Dalam jurnalnya, Tradisi Sambatan dan Nyadran di Dusun Suruhan, Choerul Anam yang mengutip penelitian Tri Handayani berjudul Tradisi Nyadran dan Perubahan Studi Kasus di Desa Daleman, Jurangjero, menuturkan bahwa nyadran erat kaitannya dengan tradisi Hindu-Buddha.
Dalam tradisi Hindu-Buddha terdapat tradisi serupa bernama craddha.

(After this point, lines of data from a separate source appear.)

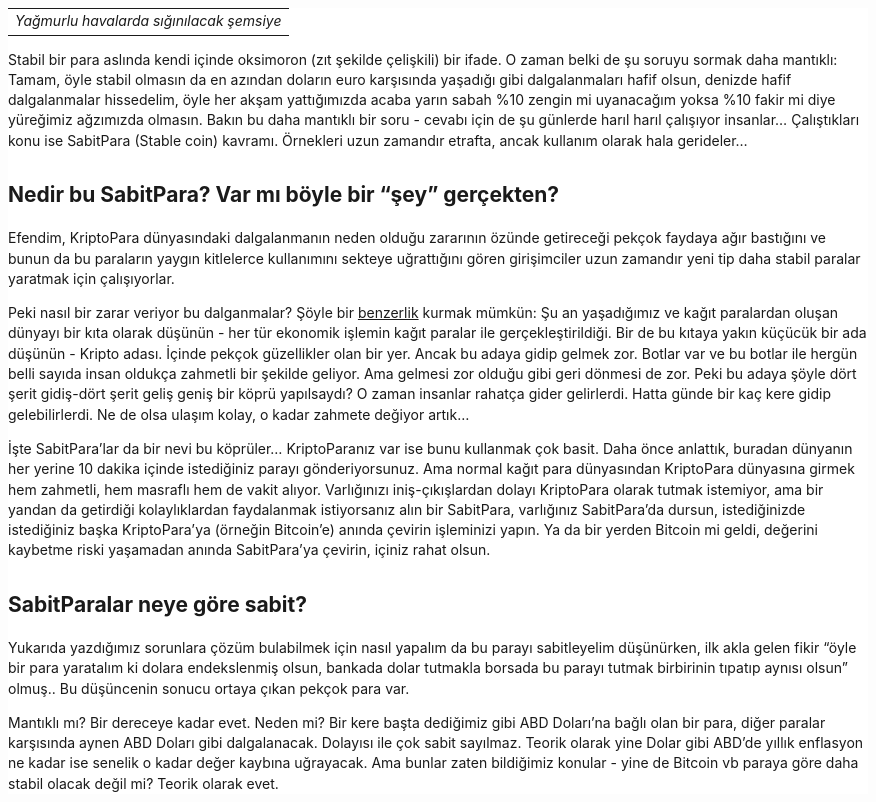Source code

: |  |
| :--- |
| _Yağmurlu havalarda sığınılacak şemsiye_ |

Stabil bir para aslında kendi içinde oksimoron \(zıt şekilde çelişkili\) bir ifade. O zaman belki de şu soruyu sormak daha mantıklı: Tamam, öyle stabil olmasın da en azından doların euro karşısında yaşadığı gibi dalgalanmaları hafif olsun, denizde hafif dalgalanmalar hissedelim, öyle her akşam yattığımızda acaba yarın sabah %10 zengin mi uyanacağım yoksa %10 fakir mi diye yüreğimiz ağzımızda olmasın. Bakın bu daha mantıklı bir soru - cevabı için de şu günlerde harıl harıl çalışıyor insanlar… Çalıştıkları konu ise SabitPara \(Stable coin\) kavramı. Örnekleri uzun zamandır etrafta, ancak kullanım olarak hala gerideler…

## Nedir bu SabitPara? Var mı böyle bir “şey” gerçekten? <a id="nedir-bu-sabitpara-var-m&#x131;-b&#xF6;yle-bir-&#x15F;ey-ger&#xE7;ekten"></a>

Efendim, KriptoPara dünyasındaki dalgalanmanın neden olduğu zararının özünde getireceği pekçok faydaya ağır bastığını ve bunun da bu paraların yaygın kitlelerce kullanımını sekteye uğrattığını gören girişimciler uzun zamandır yeni tip daha stabil paralar yaratmak için çalışıyorlar.

Peki nasıl bir zarar veriyor bu dalganmalar? Şöyle bir [benzerlik](https://blog.havven.io/we-need-a-decentralised-stablecoin-b3e13346c74f) kurmak mümkün: Şu an yaşadığımız ve kağıt paralardan oluşan dünyayı bir kıta olarak düşünün - her tür ekonomik işlemin kağıt paralar ile gerçekleştirildiği. Bir de bu kıtaya yakın küçücük bir ada düşünün - Kripto adası. İçinde pekçok güzellikler olan bir yer. Ancak bu adaya gidip gelmek zor. Botlar var ve bu botlar ile hergün belli sayıda insan oldukça zahmetli bir şekilde geliyor. Ama gelmesi zor olduğu gibi geri dönmesi de zor. Peki bu adaya şöyle dört şerit gidiş-dört şerit geliş geniş bir köprü yapılsaydı? O zaman insanlar rahatça gider gelirlerdi. Hatta günde bir kaç kere gidip gelebilirlerdi. Ne de olsa ulaşım kolay, o kadar zahmete değiyor artık…

İşte SabitPara’lar da bir nevi bu köprüler… KriptoParanız var ise bunu kullanmak çok basit. Daha önce anlattık, buradan dünyanın her yerine 10 dakika içinde istediğiniz parayı gönderiyorsunuz. Ama normal kağıt para dünyasından KriptoPara dünyasına girmek hem zahmetli, hem masraflı hem de vakit alıyor. Varlığınızı iniş-çıkışlardan dolayı KriptoPara olarak tutmak istemiyor, ama bir yandan da getirdiği kolaylıklardan faydalanmak istiyorsanız alın bir SabitPara, varlığınız SabitPara’da dursun, istediğinizde istediğiniz başka KriptoPara’ya \(örneğin Bitcoin’e\) anında çevirin işleminizi yapın. Ya da bir yerden Bitcoin mi geldi, değerini kaybetme riski yaşamadan anında SabitPara’ya çevirin, içiniz rahat olsun.

## SabitParalar neye göre sabit? <a id="sabitparalar-neye-g&#xF6;re-sabit"></a>

Yukarıda yazdığımız sorunlara çözüm bulabilmek için nasıl yapalım da bu parayı sabitleyelim düşünürken, ilk akla gelen fikir “öyle bir para yaratalım ki dolara endekslenmiş olsun, bankada dolar tutmakla borsada bu parayı tutmak birbirinin tıpatıp aynısı olsun” olmuş.. Bu düşüncenin sonucu ortaya çıkan pekçok para var.

Mantıklı mı? Bir dereceye kadar evet. Neden mi? Bir kere başta dediğimiz gibi ABD Doları’na bağlı olan bir para, diğer paralar karşısında aynen ABD Doları gibi dalgalanacak. Dolayısı ile çok sabit sayılmaz. Teorik olarak yine Dolar gibi ABD’de yıllık enflasyon ne kadar ise senelik o kadar değer kaybına uğrayacak. Ama bunlar zaten bildiğimiz konular - yine de Bitcoin vb paraya göre daha stabil olacak değil mi? Teorik olarak evet.
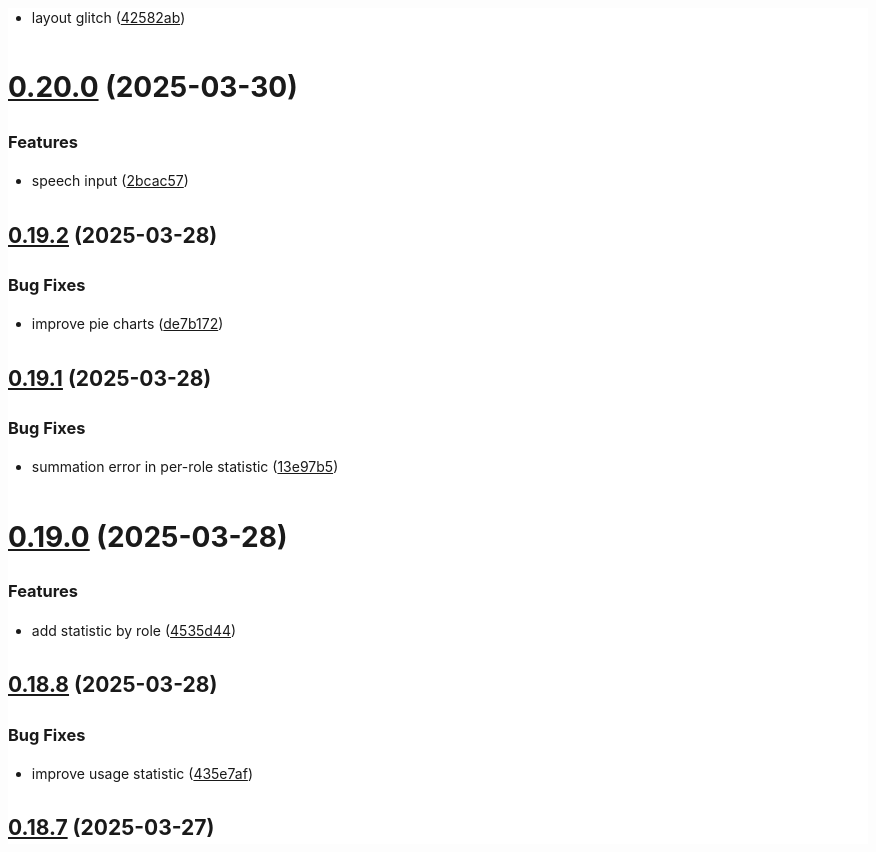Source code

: * layout glitch ([42582ab](https://github.com/fhswf/openai-ui/commit/42582abf431e8f380d1fae806e537cc94e7029de))

# [0.20.0](https://github.com/fhswf/openai-ui/compare/v0.19.2...v0.20.0) (2025-03-30)


### Features

* speech input ([2bcac57](https://github.com/fhswf/openai-ui/commit/2bcac573d2d8ebe2ad4b60e475dbc9797ccf7446))

## [0.19.2](https://github.com/fhswf/openai-ui/compare/v0.19.1...v0.19.2) (2025-03-28)


### Bug Fixes

* improve pie charts ([de7b172](https://github.com/fhswf/openai-ui/commit/de7b172cb9b4f713d14726f5bad493d13f93ab29))

## [0.19.1](https://github.com/fhswf/openai-ui/compare/v0.19.0...v0.19.1) (2025-03-28)


### Bug Fixes

* summation error in per-role statistic ([13e97b5](https://github.com/fhswf/openai-ui/commit/13e97b59f5e9ffc4f2c28024ab2d2d2b1829ac75))

# [0.19.0](https://github.com/fhswf/openai-ui/compare/v0.18.8...v0.19.0) (2025-03-28)


### Features

* add statistic by role ([4535d44](https://github.com/fhswf/openai-ui/commit/4535d4470243ef1c43428c5c404ecac38e1c8922))

## [0.18.8](https://github.com/fhswf/openai-ui/compare/v0.18.7...v0.18.8) (2025-03-28)


### Bug Fixes

* improve usage statistic ([435e7af](https://github.com/fhswf/openai-ui/commit/435e7afb3f7c0ad78abb4dbc6cf7295a0e5051a3))

## [0.18.7](https://github.com/fhswf/openai-ui/compare/v0.18.6...v0.18.7) (2025-03-27)
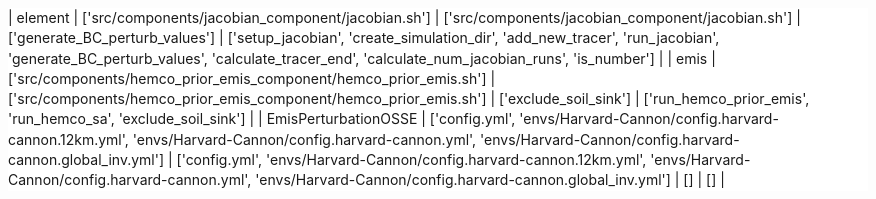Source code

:| element                                   | ['src/components/jacobian_component/jacobian.sh']                                                                                                                                                                                                                                                                                                                                                                                                                                                                                                                                                                                                                                                                                                                           | ['src/components/jacobian_component/jacobian.sh']                                                                                                                                                                                                                                                                                    | ['generate_BC_perturb_values']                                                                         | ['setup_jacobian', 'create_simulation_dir', 'add_new_tracer', 'run_jacobian', 'generate_BC_perturb_values', 'calculate_tracer_end', 'calculate_num_jacobian_runs', 'is_number']                                                                                                                                                                                                                                                                                   |
| emis                                      | ['src/components/hemco_prior_emis_component/hemco_prior_emis.sh']                                                                                                                                                                                                                                                                                                                                                                                                                                                                                                                                                                                                                                                                                                           | ['src/components/hemco_prior_emis_component/hemco_prior_emis.sh']                                                                                                                                                                                                                                                                    | ['exclude_soil_sink']                                                                                  | ['run_hemco_prior_emis', 'run_hemco_sa', 'exclude_soil_sink']                                                                                                                                                                                                                                                                                                                                                                                                     |
| EmisPerturbationOSSE                      | ['config.yml', 'envs/Harvard-Cannon/config.harvard-cannon.12km.yml', 'envs/Harvard-Cannon/config.harvard-cannon.yml', 'envs/Harvard-Cannon/config.harvard-cannon.global_inv.yml']                                                                                                                                                                                                                                                                                                                                                                                                                                                                                                                                                                                           | ['config.yml', 'envs/Harvard-Cannon/config.harvard-cannon.12km.yml', 'envs/Harvard-Cannon/config.harvard-cannon.yml', 'envs/Harvard-Cannon/config.harvard-cannon.global_inv.yml']                                                                                                                                                    | []                                                                                                     | []                                                                                                                                                                                                                                                                                                                                                                                                                                                                |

Sewaktu masuknya Islam pada abad ke-13 yang disebarkan oleh Wali Songo, para wali memasukkan unsur dakwah pada tradisi tersebut.
Baca juga: Asal-Usul Kebo Bule, Hewan Milik Keraton Surakarta yang Dianggap Keramat
Ini dimaksudkan supaya masyarakat lebih mudah menerima Islam, sekaligus agar tidak berbenturan dengan kepercayaan yang sudah lebih dulu ada.
Titi Mumfangati dalam Tradisi Ziarah Makam Leluhur pada Masyarakat Jawa menerangkan, tradisi craddha tidak dihilangkan oleh para wali, melainkan diselaraskan dengan ajaran Islam.
Jika dulunya craddha menggunakan puji-pujian, dalam nyadran hal tersebut diganti dengan membaca ayat Al-Qur’an, tahlil, dan doa.
Sedangkan bila dulunya memakai sesaji, wali mengadaptasinya menjadi makan bersama yang disebut selamatan atau kenduri.